Using land at the county park provides space that is close to campus but not otherwise readily available in the midst of classroom buildings, a basilica, library and expansive football stadium. The county park location also provides opportunities for public outreach. Those opportunities include teacher programs, field trips and public outreach days. In short, everyone can have a chance to see science in action.
“We wanted an environmentally friendly facility,” park director Evie Kirkwood told us.
The site was so environmentally friendly that it attracted the county’s first bald eagle nest in 100 years. Built from LOTS of twigs and sticks, the nest measures six feet across. After all, bald eagles are big—especially when they spread their wings!
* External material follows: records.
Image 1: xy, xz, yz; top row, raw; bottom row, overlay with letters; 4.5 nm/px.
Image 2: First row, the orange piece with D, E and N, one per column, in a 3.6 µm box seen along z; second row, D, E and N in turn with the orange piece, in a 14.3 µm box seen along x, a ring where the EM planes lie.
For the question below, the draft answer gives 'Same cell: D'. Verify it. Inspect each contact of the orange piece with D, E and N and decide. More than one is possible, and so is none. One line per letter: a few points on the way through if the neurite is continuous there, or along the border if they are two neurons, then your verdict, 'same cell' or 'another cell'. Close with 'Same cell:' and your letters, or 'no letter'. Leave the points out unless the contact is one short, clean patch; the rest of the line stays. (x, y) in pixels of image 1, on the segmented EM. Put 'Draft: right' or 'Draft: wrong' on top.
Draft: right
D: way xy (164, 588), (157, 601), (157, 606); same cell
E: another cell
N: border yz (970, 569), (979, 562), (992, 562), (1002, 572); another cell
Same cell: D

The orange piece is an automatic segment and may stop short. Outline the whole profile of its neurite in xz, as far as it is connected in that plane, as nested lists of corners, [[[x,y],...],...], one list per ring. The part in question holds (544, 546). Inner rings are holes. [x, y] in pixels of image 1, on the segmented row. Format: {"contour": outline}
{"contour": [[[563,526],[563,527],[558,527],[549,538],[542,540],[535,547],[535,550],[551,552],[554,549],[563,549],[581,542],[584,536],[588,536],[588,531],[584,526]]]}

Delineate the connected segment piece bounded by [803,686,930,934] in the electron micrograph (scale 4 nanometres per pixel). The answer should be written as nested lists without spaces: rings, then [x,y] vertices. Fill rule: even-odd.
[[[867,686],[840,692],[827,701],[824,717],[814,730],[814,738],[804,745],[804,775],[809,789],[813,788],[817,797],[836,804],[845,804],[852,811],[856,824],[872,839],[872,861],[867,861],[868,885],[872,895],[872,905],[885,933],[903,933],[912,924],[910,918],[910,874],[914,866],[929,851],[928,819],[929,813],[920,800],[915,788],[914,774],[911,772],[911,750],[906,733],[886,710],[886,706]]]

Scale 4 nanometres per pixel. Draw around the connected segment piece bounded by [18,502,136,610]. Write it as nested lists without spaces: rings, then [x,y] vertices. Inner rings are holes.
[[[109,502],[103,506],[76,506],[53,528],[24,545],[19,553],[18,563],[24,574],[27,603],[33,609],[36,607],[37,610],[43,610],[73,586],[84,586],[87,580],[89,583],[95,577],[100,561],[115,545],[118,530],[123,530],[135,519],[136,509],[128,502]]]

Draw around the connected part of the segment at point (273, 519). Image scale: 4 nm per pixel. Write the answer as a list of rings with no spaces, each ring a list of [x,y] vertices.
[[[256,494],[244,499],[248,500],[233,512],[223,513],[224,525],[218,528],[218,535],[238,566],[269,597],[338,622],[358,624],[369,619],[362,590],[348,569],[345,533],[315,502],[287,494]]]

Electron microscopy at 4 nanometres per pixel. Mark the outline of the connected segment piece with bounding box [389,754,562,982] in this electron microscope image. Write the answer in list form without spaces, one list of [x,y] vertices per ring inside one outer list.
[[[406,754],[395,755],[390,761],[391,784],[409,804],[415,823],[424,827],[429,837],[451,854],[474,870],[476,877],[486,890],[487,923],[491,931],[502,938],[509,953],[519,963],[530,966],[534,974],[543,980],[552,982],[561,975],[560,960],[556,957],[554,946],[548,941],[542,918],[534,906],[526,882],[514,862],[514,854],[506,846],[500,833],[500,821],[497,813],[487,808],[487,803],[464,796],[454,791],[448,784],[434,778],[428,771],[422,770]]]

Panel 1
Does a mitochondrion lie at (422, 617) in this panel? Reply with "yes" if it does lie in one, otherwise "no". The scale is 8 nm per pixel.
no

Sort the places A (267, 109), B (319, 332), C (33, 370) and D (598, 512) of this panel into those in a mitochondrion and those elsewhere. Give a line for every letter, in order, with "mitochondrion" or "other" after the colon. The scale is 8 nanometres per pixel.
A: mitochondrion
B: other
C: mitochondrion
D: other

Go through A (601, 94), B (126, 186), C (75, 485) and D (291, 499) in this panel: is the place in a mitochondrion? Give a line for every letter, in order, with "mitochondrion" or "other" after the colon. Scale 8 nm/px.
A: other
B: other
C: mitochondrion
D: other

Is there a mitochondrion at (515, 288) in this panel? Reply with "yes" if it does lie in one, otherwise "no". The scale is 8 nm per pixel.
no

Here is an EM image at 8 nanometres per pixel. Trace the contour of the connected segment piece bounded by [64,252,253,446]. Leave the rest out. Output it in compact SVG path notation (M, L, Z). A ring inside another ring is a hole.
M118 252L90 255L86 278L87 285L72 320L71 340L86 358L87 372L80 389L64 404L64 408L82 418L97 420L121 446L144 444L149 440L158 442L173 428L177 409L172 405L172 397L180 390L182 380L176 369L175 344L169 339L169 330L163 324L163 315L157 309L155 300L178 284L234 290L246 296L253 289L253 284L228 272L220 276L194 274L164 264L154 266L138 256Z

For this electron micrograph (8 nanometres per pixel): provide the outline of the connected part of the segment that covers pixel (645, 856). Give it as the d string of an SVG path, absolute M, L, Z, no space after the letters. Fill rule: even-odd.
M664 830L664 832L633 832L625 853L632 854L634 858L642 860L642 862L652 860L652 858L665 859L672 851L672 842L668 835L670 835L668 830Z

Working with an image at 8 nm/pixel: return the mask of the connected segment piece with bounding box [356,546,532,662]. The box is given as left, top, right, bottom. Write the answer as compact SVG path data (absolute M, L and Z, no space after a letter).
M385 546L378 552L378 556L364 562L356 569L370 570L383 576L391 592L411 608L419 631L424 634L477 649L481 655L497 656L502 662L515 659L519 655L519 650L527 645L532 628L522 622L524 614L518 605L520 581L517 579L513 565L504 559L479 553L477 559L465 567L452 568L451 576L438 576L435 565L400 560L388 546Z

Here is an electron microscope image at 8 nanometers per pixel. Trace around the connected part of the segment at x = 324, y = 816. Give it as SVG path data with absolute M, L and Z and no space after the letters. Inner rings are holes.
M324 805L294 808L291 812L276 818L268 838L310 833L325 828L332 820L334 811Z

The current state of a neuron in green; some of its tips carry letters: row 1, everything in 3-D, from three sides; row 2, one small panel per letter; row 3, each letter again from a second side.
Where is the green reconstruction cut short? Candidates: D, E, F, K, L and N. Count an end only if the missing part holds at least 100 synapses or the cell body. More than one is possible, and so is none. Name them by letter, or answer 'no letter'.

As exciting as the new eagle’s nest is, it adds a few wrinkles to LEEF’s plans. Federal law restricts activities for up to 650 feet from an active nesting site. More stringent limits apply closer in.
If the eagles stay at the nest and make it permanent, the limits will continue to apply. If the birds leave, that would mean fewer restrictions on the new research facility and other park activities. Yet their departure would also deprive visitors of the chance to see bald eagles up close—or at least as close as allowed under federal law.
“The next few weeks will be critical,” said Kirkwood, adding that she was “surprised” more birders hadn’t come out to the park yet to view the bald eagles.